Another character that is portrayed vividly in this novel is a child named Sandra - most of the kids in school know her as Horsegirl. Sandra is a mysterious child with obvious emotional problems who has been placed in a school with neighborhood kids - she is both feared and ridiculed by her classmates, again depicting the fear with which we regard things we do not understand. Horsegirl is taller than the rest of her class, and loves to prance around like a horse, whinnying and neighing and snorting and stamping her feet. She carries a leather bridle and bit, sometimes running on the playground with the bit in her mouth - probably the only time she gets to feel a bit of freedom and happiness. When a substitute teacher comes to fill in while the children's regular instructor goes on her honeymoon, she is evidently not made aware of how `special' Sandra is - or how much liberty she has been granted in the classroom. A confrontation ensues, and Horsegirl lashes the substitute across the face with her bridle - the class is shocked and electrified, realizing deep inside that a line has been crossed.
All of Hartnett's characters - the adults and children alike - are wonderfully drawn, and the emotions that run so deeply through her story are honestly, delicately and believably portrayed. There are no punches pulled here - and that makes for a pretty rocky ride emotionally for the reader, but it's a ride that's more than worth it.

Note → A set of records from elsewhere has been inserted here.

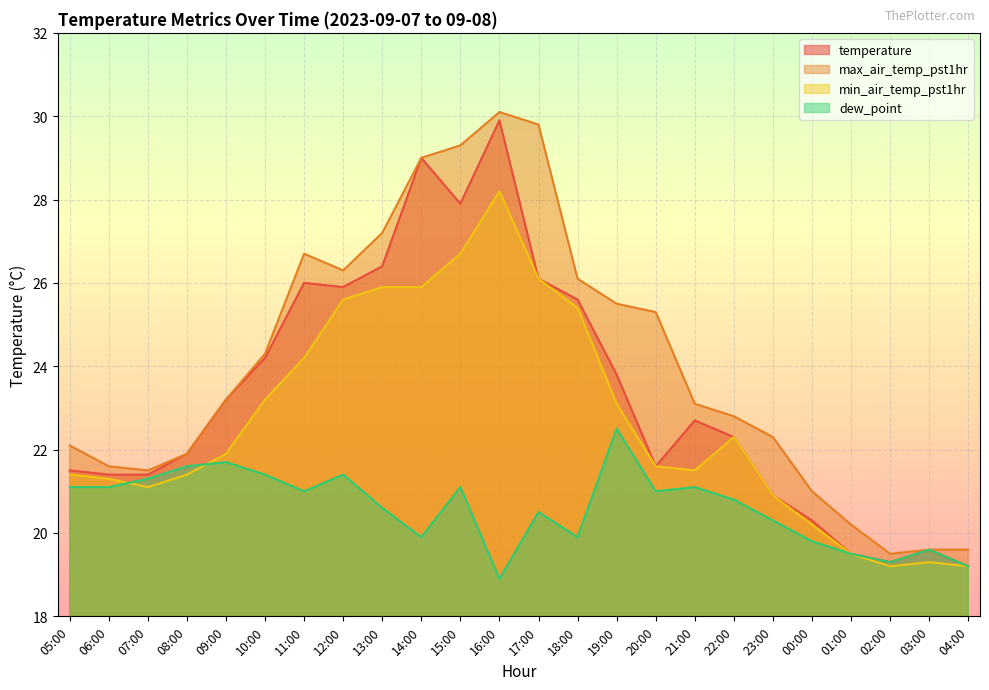

Which series has the largest range (max minus min)?

temperature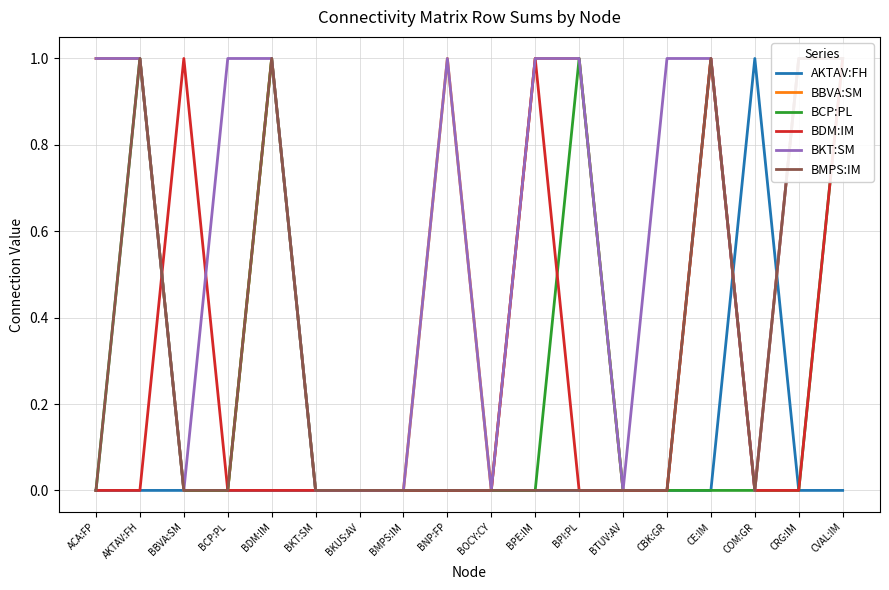

How many interior local valleys does the BKT:SM series have?

4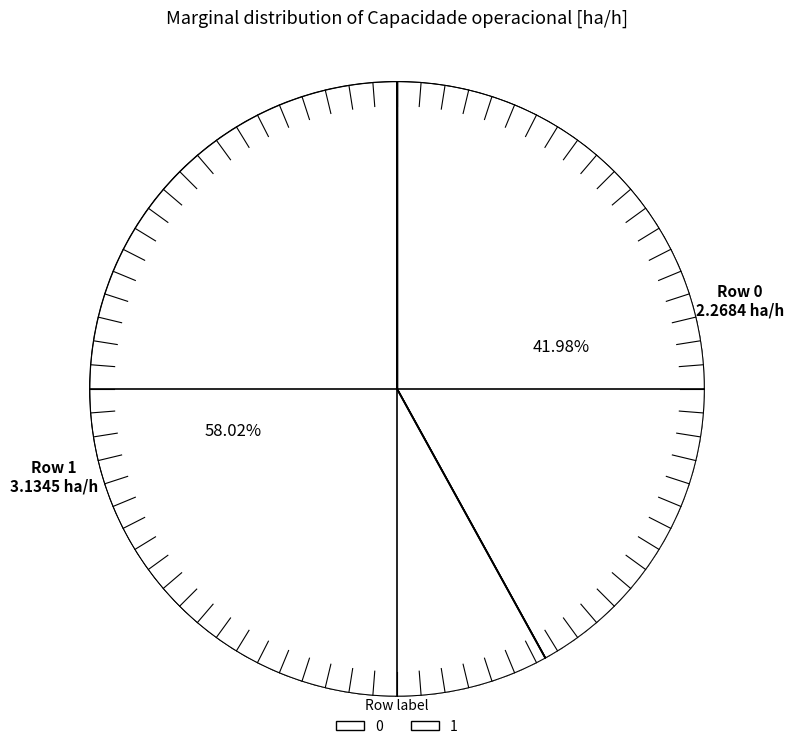

Approximately how many times larger is the value at 1 compared to 0?

1.4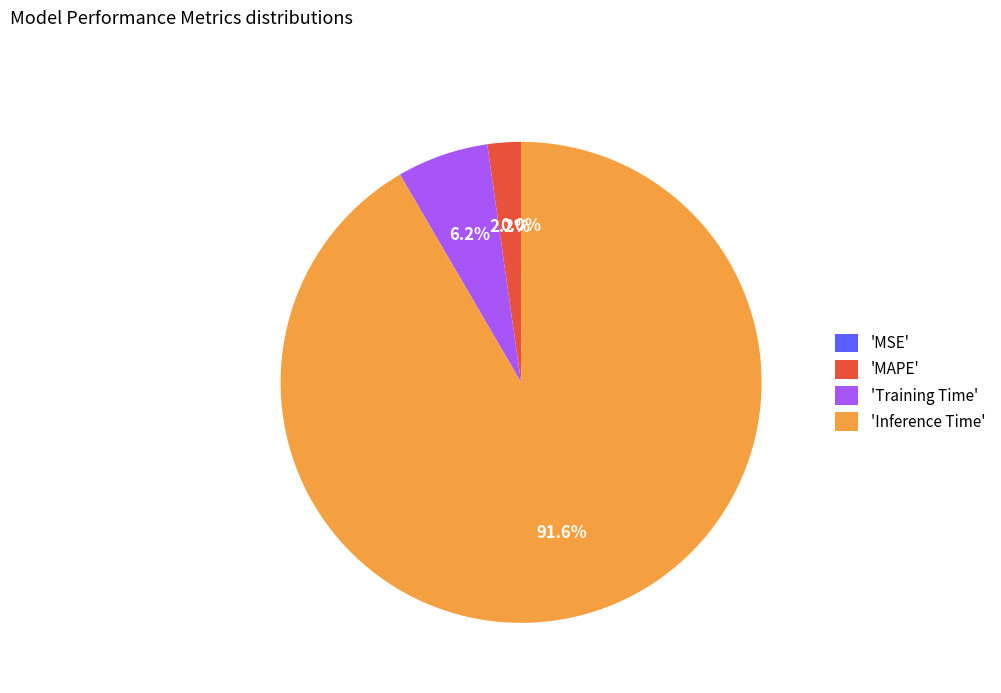

Which category has the biggest portion of the pie?

'Inference Time'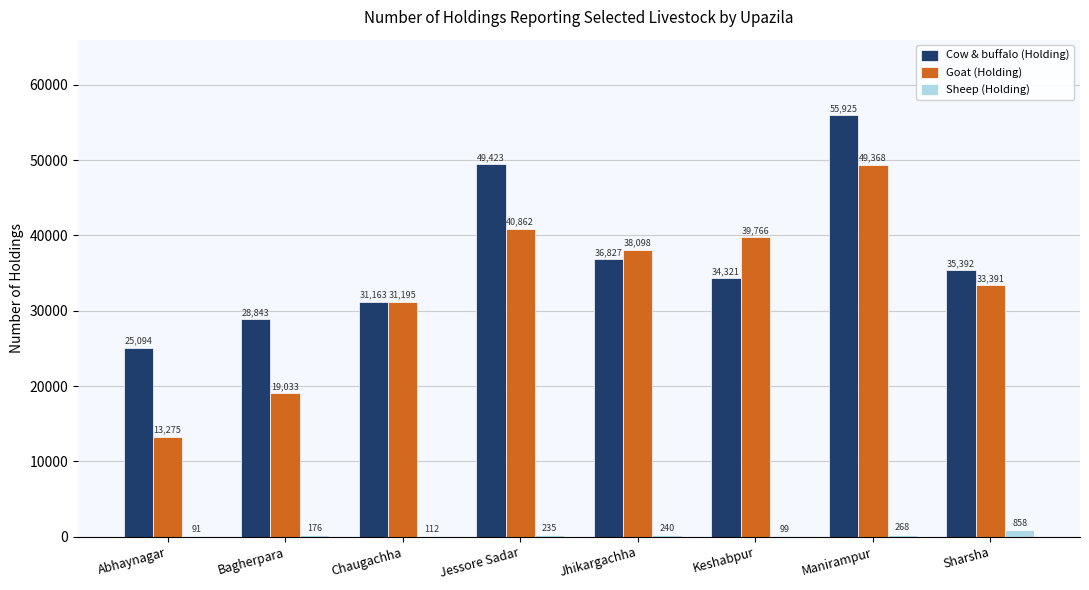

What is the approximate value of Cow & buffalo (Holding) at Chaugachha?

31163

Hartnett has a fine reputation as an author of novels for young adults - and I suppose that's why this novel is grouped there. I've seen notes that say `ages 9 and up' regarding it - but I think it's a bit strong for younger readers. Moreover, I think it does the novel a bit of a disservice - this is a well-written work that can and should be enjoyed by a wider range of readers. Pitching it into the `young adult' bin is going to cause adult readers to skip over it - and that would be a shame. I feel fortunate that I came across it in the library with no indication of `reading level' attached to it - I would have missed out on something very memorable and rewarding.